Bhagavad-Gita, Gaudapada’s Karika, Sankara’s Vivekachudamani and many scriptures underline the importance of practice in achieving liberation. Practice involves time, and therefore, time-dependent changes can be expected in the brain.
We may note here that Drs. R. Davidson, A. Lutz, A. Newberg and many neuroscientists detected changes in the brain of meditators with increasing durations of meditation. Dr. S. Lazar demonstrated even structural changes in brain in meditators similar to the changes seen in the brains of musicians. Dr. M. Beauregard investigated moments of epiphany in Carmelite nuns using fMRI. Psychiatrist Dr.

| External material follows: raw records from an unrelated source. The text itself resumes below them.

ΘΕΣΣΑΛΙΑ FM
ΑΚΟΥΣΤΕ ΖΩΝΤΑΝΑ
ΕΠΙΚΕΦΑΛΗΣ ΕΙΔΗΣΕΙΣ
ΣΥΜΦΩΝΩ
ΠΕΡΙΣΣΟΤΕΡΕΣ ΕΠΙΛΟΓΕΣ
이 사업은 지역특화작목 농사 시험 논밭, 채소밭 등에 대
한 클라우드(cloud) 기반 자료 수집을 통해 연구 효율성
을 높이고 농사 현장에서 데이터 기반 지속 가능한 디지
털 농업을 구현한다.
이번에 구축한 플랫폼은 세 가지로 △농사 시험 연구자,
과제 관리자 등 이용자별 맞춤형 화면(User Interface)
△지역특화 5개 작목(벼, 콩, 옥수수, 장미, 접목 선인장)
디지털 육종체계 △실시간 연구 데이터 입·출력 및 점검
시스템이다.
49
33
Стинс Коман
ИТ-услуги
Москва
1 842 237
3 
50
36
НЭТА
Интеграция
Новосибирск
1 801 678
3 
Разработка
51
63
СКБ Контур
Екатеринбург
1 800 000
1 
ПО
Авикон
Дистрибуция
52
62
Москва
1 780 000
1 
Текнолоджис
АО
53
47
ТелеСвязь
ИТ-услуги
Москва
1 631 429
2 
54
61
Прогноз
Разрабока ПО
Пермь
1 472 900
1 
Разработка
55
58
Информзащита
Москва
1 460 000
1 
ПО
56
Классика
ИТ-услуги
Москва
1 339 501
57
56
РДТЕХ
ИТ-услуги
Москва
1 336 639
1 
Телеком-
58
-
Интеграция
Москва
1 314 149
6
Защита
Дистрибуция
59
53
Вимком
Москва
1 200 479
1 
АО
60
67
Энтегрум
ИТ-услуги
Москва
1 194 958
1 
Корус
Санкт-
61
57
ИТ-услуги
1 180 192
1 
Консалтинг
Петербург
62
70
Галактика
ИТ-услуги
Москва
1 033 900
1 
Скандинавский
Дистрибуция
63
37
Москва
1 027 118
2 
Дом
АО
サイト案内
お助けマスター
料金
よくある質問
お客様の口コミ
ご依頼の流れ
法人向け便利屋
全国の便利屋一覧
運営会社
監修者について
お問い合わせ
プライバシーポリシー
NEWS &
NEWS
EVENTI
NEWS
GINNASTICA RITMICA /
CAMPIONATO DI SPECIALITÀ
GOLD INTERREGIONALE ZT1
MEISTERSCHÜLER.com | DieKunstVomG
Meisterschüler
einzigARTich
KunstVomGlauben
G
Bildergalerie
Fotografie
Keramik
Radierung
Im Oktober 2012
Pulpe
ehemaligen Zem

J. Schwartz showed that brain circuits do alter with practices akin to ‘mindfulness’ meditation in patients suffering from Obsessive Compulsive Disorder. Work with Dr. M. Ricard, a Buddhist Monk of several years standing and himself a Ph.D in Biochemistry clearly indicated the effect of “Compassion Meditation” on his brain and his state of happiness. The recent work of Dr. B. Johnstone showed reduced activity in the right parietal lobe of the brain with lowered sense of 'self'. We also have the well-documented case of Dr. J. Taylor on her 'Nirvana' experience when she had a hemorrhage in her left brain.
Many of these studies provide us some baseline data in building a model to understand the neuronal correlates in the brain of a Jivanmukta.
[Note: Liberation involving time is called “Gradual Liberation” (kramamukti). Direct path Advaitins, Neo-Advaitins (a recently coined term), J. Krishnamurti and others contend that liberation is not a result of a process. They teach that it cannot be an outcome of a method of practice and it should dawn by itself just like that. Hence 'time' in a psychological sense is not involved. This is called “Instant Liberation” (sadyomukti). We shall discuss this at a later time.]